Vielleicht sollten wir noch notieren, daß die Erschütterung der Erde usw. in der Prophetie öfters ein Zeichen für das Handeln Gottes ist.
[7] Ja, alle Völker werde ich erschüttern: Das ist die zweite Verheißung in diesen Versen. Wir beobachten in allen Teilen der Bibel, daß Gott der Herr der Geschichte und der Herr der Völker-Welt ist (vgl. nur den Schöpfungsbericht oder die Psalmen 91–100 oder Jes 45; Jer 46–51; Hes 25–32; Dan 2 und 7–12; Am 1–2; Ob; Jon 1–4; Nah).
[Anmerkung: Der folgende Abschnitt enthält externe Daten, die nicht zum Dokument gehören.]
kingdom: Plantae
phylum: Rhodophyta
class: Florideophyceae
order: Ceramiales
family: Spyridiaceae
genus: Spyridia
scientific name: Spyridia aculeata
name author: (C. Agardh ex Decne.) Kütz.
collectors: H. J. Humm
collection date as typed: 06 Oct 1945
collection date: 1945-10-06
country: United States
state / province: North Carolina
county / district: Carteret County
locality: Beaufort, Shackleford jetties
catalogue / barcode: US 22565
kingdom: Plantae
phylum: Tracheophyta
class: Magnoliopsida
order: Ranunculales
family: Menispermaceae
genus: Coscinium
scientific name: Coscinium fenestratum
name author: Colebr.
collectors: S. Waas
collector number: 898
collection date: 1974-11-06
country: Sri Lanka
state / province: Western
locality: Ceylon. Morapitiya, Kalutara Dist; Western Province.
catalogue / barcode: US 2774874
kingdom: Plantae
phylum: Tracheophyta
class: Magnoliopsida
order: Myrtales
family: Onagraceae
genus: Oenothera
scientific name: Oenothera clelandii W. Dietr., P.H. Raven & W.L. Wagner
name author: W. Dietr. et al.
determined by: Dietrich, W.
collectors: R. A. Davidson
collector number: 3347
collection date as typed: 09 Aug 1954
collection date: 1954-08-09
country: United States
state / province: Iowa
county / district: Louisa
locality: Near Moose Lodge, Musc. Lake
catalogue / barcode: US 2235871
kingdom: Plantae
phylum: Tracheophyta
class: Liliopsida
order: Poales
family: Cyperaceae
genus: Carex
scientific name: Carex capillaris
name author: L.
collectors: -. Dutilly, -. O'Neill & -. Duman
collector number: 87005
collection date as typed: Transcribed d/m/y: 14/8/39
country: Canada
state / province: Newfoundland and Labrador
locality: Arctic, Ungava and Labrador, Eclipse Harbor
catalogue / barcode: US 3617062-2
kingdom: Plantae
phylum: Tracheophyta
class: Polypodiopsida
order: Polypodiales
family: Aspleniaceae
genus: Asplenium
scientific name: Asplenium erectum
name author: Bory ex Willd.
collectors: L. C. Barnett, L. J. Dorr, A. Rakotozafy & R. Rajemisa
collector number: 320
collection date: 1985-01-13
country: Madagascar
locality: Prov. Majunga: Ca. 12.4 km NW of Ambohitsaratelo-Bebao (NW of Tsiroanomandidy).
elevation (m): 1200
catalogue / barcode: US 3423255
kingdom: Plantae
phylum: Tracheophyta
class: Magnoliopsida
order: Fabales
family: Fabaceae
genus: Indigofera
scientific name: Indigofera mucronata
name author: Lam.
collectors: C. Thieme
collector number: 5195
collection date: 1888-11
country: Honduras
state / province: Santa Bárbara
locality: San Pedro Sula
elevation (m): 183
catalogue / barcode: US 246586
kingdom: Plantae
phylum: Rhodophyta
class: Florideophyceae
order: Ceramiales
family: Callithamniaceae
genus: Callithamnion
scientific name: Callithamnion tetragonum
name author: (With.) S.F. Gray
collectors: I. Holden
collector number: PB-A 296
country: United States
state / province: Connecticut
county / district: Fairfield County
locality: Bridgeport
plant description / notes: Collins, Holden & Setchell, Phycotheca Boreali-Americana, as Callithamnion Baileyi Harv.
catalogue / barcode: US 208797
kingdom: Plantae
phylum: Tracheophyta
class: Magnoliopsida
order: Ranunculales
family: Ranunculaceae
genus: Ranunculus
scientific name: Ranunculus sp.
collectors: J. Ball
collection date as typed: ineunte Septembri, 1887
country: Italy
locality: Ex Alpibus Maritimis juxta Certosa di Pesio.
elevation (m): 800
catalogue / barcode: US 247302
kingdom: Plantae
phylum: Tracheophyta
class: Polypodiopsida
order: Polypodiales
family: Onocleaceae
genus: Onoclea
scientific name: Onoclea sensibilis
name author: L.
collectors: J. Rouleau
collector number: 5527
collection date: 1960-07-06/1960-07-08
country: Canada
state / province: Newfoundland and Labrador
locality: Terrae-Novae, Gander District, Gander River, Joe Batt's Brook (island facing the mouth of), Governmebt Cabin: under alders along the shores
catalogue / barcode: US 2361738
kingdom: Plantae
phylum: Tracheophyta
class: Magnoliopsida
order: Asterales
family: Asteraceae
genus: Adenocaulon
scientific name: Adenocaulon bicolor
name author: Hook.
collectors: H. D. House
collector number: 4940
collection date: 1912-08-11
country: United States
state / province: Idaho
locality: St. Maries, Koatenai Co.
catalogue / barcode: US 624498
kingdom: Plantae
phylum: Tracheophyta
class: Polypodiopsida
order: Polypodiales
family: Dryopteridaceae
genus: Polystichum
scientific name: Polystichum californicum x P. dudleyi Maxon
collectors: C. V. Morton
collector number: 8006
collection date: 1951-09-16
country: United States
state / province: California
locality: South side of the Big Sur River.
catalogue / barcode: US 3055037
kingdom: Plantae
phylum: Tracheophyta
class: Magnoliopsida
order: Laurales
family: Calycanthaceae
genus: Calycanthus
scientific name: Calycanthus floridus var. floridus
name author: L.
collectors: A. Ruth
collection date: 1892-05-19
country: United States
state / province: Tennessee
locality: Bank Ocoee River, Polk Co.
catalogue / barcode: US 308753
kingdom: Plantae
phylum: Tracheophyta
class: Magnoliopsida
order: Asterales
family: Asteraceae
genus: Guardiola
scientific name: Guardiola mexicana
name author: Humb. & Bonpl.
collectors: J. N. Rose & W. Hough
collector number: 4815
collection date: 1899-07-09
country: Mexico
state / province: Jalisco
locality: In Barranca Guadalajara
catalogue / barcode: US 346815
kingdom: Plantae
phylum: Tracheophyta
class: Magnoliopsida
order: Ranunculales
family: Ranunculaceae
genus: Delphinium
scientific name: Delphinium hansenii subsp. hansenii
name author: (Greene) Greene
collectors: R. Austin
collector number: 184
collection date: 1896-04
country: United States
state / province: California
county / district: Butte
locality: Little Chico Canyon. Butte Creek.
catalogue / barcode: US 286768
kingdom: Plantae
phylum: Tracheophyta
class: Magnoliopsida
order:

Besonders eng sind die Parallelen bei Jesaja und Hesekiel (Jes 14,16; Hes 31,16). Aber eine weitere Parallele erfordert unsere Aufmerksamkeit, nämlich die Endzeitrede Jesu. Auch dort sind Erdbeben und Völkererschütterung miteinander verbunden (Mt 24,6fpar.). Das zeigt, daß Jesus die Linie der Propheten fortsetzt und vollendet. Das zeigt aber auch, daß Hag 2,7 wieder endzeitlich und messianisch zu lesen ist. Wer glaubt, daß Hag 2,7 aus den vorangehenden Erschütterungen im Perserreich zu erklären ist, befindet sich auf einem Holzweg.
Doch was heißt das: Alle Völker werde ich erschüttern? Meint es die Demütigung der Völker? Jes 49,23 und 60,14 können für eine solche Deutung sprechen. Handelt es sich um das »Stürzen von Thronen innerhalb der Völkerwelt«? Dafür spricht die Parallele in Mt 24,6f. Handelt es sich um Tributleistungen an den Tempel und damit an Israel und seinen Gott? Die Fortsetzung in V. 7 und der Vergleich mit Jes 60,4ff lassen sich dafür anführen. Oder handelt es sich um die Schau »einer neuen Menschheit, die der Glaube an den einen Herrn wieder einigt«? In all diesen Deutungen steckt etwas Wahres. Geht man davon aus, daß Hag 2,6ff auf die messianische Endzeit zielt, dann müssen dort die bisherigen Weltreiche verschwinden, die alten Regierungen abtreten, die Völker sich dem Herrn zuwenden und von Jerusalem Heil und Segen ausgehen. Bis in die Grundfesten hinein wird die Völkerwelt umgestaltet werden. Das alles muß aber nicht mit einem einzigen Schlag geschehen. Vielmehr müssen wir nach dem biblischen Zusammenhang mit mehrfachen Erfüllungen rechnen. Auch Jesus legt es uns in Mt 24,8 nahe, mit mehreren »Wehen« oder Wellen zu rechnen (»Anfang der Wehen«). So ergreift die Völkerwelt eine Veränderung durch das Auftauchen neuer Weltreiche (vgl. Dan 2 und 7!), eine Veränderung durch die Mission der Gemeinde des Neuen Bundes (vgl. Mt 24,14), eine Veränderung durch das Antichrist-Reich und schließlich, durch das Tausendjährige Reich (Offb 20,1ff).